TASK DESCRIPTION: Continue the derivation that defines the projections P_1 and P_2 from the point where it stops.

DOCUMENT SECTION:
....................

We apply the same discussion to the case with switching \(S_1\) and \(S_2\). Then, we can guarantee, with significance level \(\alpha \), that there exists isometry \(U_{S_2}:\mathcal{H}_{S_2}''\rightarrow \mathcal{H}_{S_2}\) such that

$$\begin{aligned} \begin{aligned} \Vert U_{S_2} {\mathsf {X}}''_{S_2} U_{S_2}^\dagger - {\mathsf {X}}_{S_2} \Vert&\le c_4 \sqrt{c_1} n^{-1/4}, \\ \Vert U_{S_2} {\mathsf {Z}}''_{S_2} U_{S_2}^\dagger - {\mathsf {Z}}_{S_2} \Vert&\le c_4 \sqrt{c_1} n^{-1/4}. \end{aligned} \end{aligned}$$

(D4)

We define two projections

$$\begin{aligned} P_1&:=\sum _{*} \vert x_1\rangle _{j}\vert x_2\rangle _{S_1} \vert x_3\rangle _{S_2} ~_{j}\langle x_1 \vert ~_{S_1}\langle x_2 \vert ~_{S_2}\langle x_3 \vert \nonumber \\&=\frac{1}{2}(I+{\mathsf {Z}}_{j} {\mathsf {Z}}_{S_1} {\mathsf {Z}}_{S_2}) \end{aligned}$$

(D5)

$$\begin{aligned} P_2&:= \sum _{z}\vert z\rangle _{j;p}\vert z\rangle _{S_1;p} \vert z\rangle _{S_2;p} ~_{j;p}\langle z \vert ~_{S_1;p}\langle z \vert ~_{S_2;p}\langle z \vert \nonumber \\&=\frac{1}{4}(I+{\mathsf {X}}_{j} {\mathsf {X}}_{S_1})(I+ {\mathsf {X}}_{j}{\mathsf {Z}}_{S_2})\nonumber \\&=\frac{1}{4}(I+{\mathsf {X}}_{j} {\mathsf {X}}_{S_1}+ {\mathsf {X}}_{j}{\mathsf {Z}}_{S_2}+ {\mathsf {X}}_{S_1}{\mathsf {Z}}_{S_2}), \end{aligned}$$

(D6)

....................

DATA UNDER STUDY:
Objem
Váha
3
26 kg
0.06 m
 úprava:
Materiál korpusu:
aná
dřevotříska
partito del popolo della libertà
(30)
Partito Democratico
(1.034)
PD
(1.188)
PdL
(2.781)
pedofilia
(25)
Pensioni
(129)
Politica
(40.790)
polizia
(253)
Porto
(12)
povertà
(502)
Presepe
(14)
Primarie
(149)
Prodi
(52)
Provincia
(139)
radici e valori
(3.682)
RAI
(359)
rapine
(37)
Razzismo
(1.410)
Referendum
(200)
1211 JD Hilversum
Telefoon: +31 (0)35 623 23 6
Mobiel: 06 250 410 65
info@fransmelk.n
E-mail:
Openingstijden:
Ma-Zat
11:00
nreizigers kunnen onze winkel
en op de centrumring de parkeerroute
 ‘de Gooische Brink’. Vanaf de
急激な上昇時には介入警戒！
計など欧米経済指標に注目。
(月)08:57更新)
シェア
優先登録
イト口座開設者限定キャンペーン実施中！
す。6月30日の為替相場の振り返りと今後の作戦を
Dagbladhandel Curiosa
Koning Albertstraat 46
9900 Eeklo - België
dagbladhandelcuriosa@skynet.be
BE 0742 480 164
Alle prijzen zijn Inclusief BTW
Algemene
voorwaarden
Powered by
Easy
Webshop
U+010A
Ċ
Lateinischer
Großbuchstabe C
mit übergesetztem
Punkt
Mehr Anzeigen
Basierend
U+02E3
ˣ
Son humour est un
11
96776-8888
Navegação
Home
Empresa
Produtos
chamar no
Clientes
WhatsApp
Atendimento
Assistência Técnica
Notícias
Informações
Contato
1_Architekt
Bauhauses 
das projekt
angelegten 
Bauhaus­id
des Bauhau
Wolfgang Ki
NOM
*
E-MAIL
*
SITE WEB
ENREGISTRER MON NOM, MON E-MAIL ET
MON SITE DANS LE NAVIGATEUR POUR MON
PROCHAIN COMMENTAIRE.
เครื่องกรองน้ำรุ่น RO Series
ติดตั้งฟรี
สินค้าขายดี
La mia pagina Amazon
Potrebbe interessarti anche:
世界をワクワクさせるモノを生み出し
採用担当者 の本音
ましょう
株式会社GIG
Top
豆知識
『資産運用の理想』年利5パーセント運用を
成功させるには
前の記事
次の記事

....................

EXERCISE RESULT:
where \(*\) expresses the sum for \(x_1,x_2,x_3\) under the condition \(x_1+x_2+x_3=0\). Then, we have \(\vert GHZ\rangle _p~_p\langle GHZ\vert =P_1 P_2\). Hence, for \(U=U_{j}U_{S_1}U_{S_2}\), using (D5), we have

$$\begin{aligned}&\Vert U^\dagger P_1U -P_1'' \Vert =\Vert P_1-U P_1''U^\dagger \Vert \nonumber \\&\quad \le \frac{1}{2} \big (\Vert {\mathsf {Z}}_j-U_j {\mathsf {Z}}_j''U_j^\dagger \Vert +\Vert {\mathsf {Z}}_{S_1}-U_{S_1} {\mathsf {Z}}_{S_1}''U_{S_1}^\dagger +\Vert {\mathsf {Z}}_{S_2}-U_{S_2} {\mathsf {Z}}_{S_2}''U_{S_2}^\dagger \Vert \big ) \end{aligned}$$

(D7)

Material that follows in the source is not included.